CLAUDIO FERRUFINO-COQUEUGNIOT | La proletarización de los Estados Unidos
Se veía venir, hacía años. Significaba –significa- retornar a los Estados Unidos de preguerras mundiales, con buena parte de la población luchando por sobrevivir, migrando, con deficiente educación y no seguridad social ni médica, asando ardillas, mapaches y zarigüeyas para rellenar pasteles de carne. Imagen lejana a la que conocemos, post segunda guerra mundial, con cadillacs rosados y pasajeros en la luna.
Cuándo pereció esto que quizá era espejismo? Para los que lo vivimos terminó con la era Clinton, que por diversas razones fue tiempo de bonanza; había trabajo para quien lo quisiera y dinero en abundancia. El hito divisorio se ubica en la asunción de W. (George Bush junior) como presidente, a pesar de que la política conservadora que proponía era incluso anterior a Reagan. Y la herida que empujó hacia el abismo: el ataque a las Torres Gemelas. A simple vista, claro. Los economistas podrán explicar la esencia del proceso al detalle, pero el fervor de las multitudes por algo que parecía sino eterno al menos largo presta importancia a la superficie que puede contemplar y analizar. Vino el desangre monetario con las invasiones de Iraq y Afganistán. Se apostaba por un proyecto ultracapitalista donde se beneficiarían grandemente los ricos, como sucedió, y se pondría de marco una teocracia que restauraría la confianza, y la aseveración, en y de la supremacía de la raza blanca, la impenetrable fortaleza del país. Angurria y soberbia podrían precisarlo.
Proyectos basados en el expolio internacional y en intereses privados de Bush y su entorno, los Estados Unidos se vieron traicionados en la imagen que querían crear de ellos mismos, una de progreso infatigable y contínuo, de democracia participativa y acogimiento a la ley. De pronto, con beneplácito general, este individuo, George W., cuestionaba el fundamento del sueño, y del concepto, “americano”. Había que levantarlo de nuevo, a su manera, y lucrar al mismo tiempo.
¿Rehacerse? Tal vez demasiado tarde. Se miran con desvelo y esperanza las estadísticas del desempleo. Ello no habla de personas ni de calidad de vida. Salario no necesariamente quiere decir vida decente. Un contrato, que borra un número del listado inmundo, no siempre se traduce en suficiente capacidad adquisitiva; no, por lo general. Mientras tanto las elites cercan de muros cada vez más altos sus exclusivos barrios. El ghetto se va moviendo de un lado a otro, empujado por las apetencias y poderes de los que pueden. El ghetto se agiganta y no se mezcla; nada mejor que entre pobres peleen, que se acusen entre sí de males y deficiencias que vienen de fracasadas políticas. El enemigo dentro y el enemigo fuera, las divisiones de clase alejan sus orillas hasta un límite que ya no podrá juntarlas. Los blancos pobres, de los que hablaba Joe Bageant, y los negros y latinos, se proletarizan pero parecen no comprenderlo. El lavado de cerebro y la euforia americana todavía impiden ver que la situación se tornó dramática.

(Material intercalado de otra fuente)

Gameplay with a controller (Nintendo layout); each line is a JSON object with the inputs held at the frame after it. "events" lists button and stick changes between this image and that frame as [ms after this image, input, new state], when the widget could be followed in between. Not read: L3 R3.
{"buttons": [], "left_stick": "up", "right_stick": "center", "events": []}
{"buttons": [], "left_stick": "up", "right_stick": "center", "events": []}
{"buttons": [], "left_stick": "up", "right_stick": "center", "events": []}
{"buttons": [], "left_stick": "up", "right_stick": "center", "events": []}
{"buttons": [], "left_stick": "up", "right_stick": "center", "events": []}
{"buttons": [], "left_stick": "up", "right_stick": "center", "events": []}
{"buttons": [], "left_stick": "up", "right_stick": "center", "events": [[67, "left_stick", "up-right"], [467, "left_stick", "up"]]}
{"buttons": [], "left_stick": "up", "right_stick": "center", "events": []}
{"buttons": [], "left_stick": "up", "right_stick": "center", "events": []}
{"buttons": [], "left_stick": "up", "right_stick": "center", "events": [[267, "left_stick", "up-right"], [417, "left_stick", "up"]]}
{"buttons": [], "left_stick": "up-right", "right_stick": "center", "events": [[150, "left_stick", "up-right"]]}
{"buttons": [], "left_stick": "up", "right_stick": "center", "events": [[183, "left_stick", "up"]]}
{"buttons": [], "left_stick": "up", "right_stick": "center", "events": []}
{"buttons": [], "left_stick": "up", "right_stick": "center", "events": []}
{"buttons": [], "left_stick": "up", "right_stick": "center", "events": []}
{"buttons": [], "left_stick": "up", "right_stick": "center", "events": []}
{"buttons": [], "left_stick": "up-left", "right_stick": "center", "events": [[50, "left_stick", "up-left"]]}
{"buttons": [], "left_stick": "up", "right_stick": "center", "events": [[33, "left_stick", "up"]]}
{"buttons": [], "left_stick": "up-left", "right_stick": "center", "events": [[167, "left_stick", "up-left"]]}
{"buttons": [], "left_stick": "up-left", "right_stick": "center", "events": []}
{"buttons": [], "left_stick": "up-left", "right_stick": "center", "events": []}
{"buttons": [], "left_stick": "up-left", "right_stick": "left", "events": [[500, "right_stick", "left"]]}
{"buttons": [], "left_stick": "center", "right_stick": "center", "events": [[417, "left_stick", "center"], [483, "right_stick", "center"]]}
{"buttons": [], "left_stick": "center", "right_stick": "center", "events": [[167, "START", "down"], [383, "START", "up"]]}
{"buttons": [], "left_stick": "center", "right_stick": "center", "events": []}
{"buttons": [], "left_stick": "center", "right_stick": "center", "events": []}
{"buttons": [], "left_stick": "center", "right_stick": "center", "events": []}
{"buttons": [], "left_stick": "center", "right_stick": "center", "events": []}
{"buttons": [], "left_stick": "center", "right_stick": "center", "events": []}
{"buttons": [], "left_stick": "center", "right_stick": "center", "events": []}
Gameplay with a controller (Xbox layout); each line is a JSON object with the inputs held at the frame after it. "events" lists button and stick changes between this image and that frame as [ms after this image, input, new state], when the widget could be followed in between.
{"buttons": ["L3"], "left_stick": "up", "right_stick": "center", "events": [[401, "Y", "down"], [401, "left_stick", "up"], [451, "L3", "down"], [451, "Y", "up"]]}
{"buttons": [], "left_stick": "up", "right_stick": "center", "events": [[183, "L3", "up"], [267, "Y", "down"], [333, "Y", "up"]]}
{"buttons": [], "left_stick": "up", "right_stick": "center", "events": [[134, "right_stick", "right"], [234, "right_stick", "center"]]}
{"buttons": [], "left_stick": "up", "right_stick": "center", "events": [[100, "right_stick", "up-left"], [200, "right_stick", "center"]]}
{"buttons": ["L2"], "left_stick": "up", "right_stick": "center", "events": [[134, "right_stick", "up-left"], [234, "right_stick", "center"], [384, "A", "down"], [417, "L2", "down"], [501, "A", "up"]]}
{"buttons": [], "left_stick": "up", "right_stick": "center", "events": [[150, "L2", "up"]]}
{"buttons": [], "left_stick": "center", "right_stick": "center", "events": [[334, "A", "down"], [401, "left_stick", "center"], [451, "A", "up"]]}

Los otrora poderosos sindicatos se convirtieron en mítines donde se elige a los que van a ser despedidos. Ya no se lucha por mejoras; se lo hace por supervivencia. Y en ese altar, Abraham ofrece mansamente a su hijo al filo del cuchillo. Lenta guillotina que los ejecutará, para reinaugurar un pasado donde las decisiones eran exclusivas del patrón en cuanto a pagos, beneficios, horarios…, donde el necesitado deberá agacharse y aceptar, agacharse y comulgar.
Detroit, que fue la joya de la industria automotriz, es hoy ciudad fantasma. Hay mucho dinero todavía en USA, y cien años futuros de poder y gloria selectivos. Pero los cimientos se carcomen. La agonizante Arcadia igualitaria remoza la situación de “este soy yo y este tú”, de “aquí estoy yo y allá tú”. Una contradicción que en su momento tendrá que explotar, cuando, entre otros, los conformistas y conservadores blancos de las crónicas de Bageant, se den cuenta de que no estamos ya en el país de todos, y menos para todos.